I’m having a bit of a tough time at work trying to weigh up some design decisions, and I’m in a headspace where I feel, either I’m not being understood or I’m being a hapless moron.
My firm sunk a lot of cost into KDB, and we’re kinda using it as a data-lake. We have a real time in memory KDB instance, and we have a KDB instance that persists data to partitioned files.
There’s a whole team around maintaining schemas and writing data ingestors.
I find this set up extremely difficult to use. I can not fetch large datasets of historical data from this, it will just hang, because if you ask KDB for 1 million rows, it will buffer 1 million rows and I’ll kill KDB for everyone. What I’m told the solution is, is to write your aggregation in KDB, which is fine for people who do spot trading, but not so fine for my team that does derivatives trading where I have a lot of non-trivial functions that I’m not comfortable re-writing in Q and keeping them up to date with my C++ code.

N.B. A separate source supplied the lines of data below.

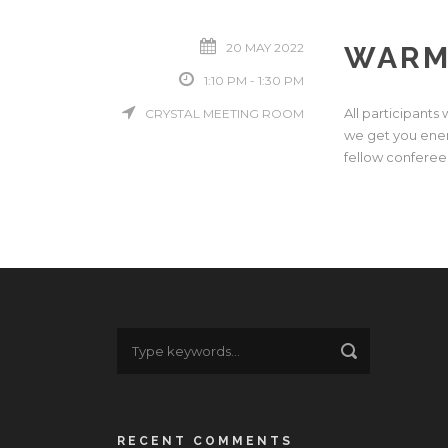
20 MAY 2022
WARM
1:10 PM - 1:30 PM
All participants
CRYSTAL MEETING ROOM
we get you ener
fellow conferees 
RECENT COMMENTS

We’re also at the limits of vertically scaling KDB, because it’s cheaper to pay for a magnum.di.ck.20.xl AWS instance than it is to buy a license for another KDB core.
Every time I suggest, using Parquet, Athena/Polars/Dask for this stuff no one listens, the response is:
The rest of the firm uses KDB and is invested in it. Other firms use KDB for this just fine.
But I just don’t understand how other firms manage this. What do they do when writing complex backtesting software in KDB? Like if I need to backtest a strategy on a time-series of euro-option order books, one of my inputs will be my own SVI-surface which is a non-trivial model needing a fair bit of code to translate into volatility.
Do they have a team of KDB quants who are separate from the non-KDB quants who’ll just duplicate the work?
Maybe I’m just misunderstanding the whole shebang, but I’d really appreciate if someone had some actual experience with derivatives pricing and KDB to tell me what they did.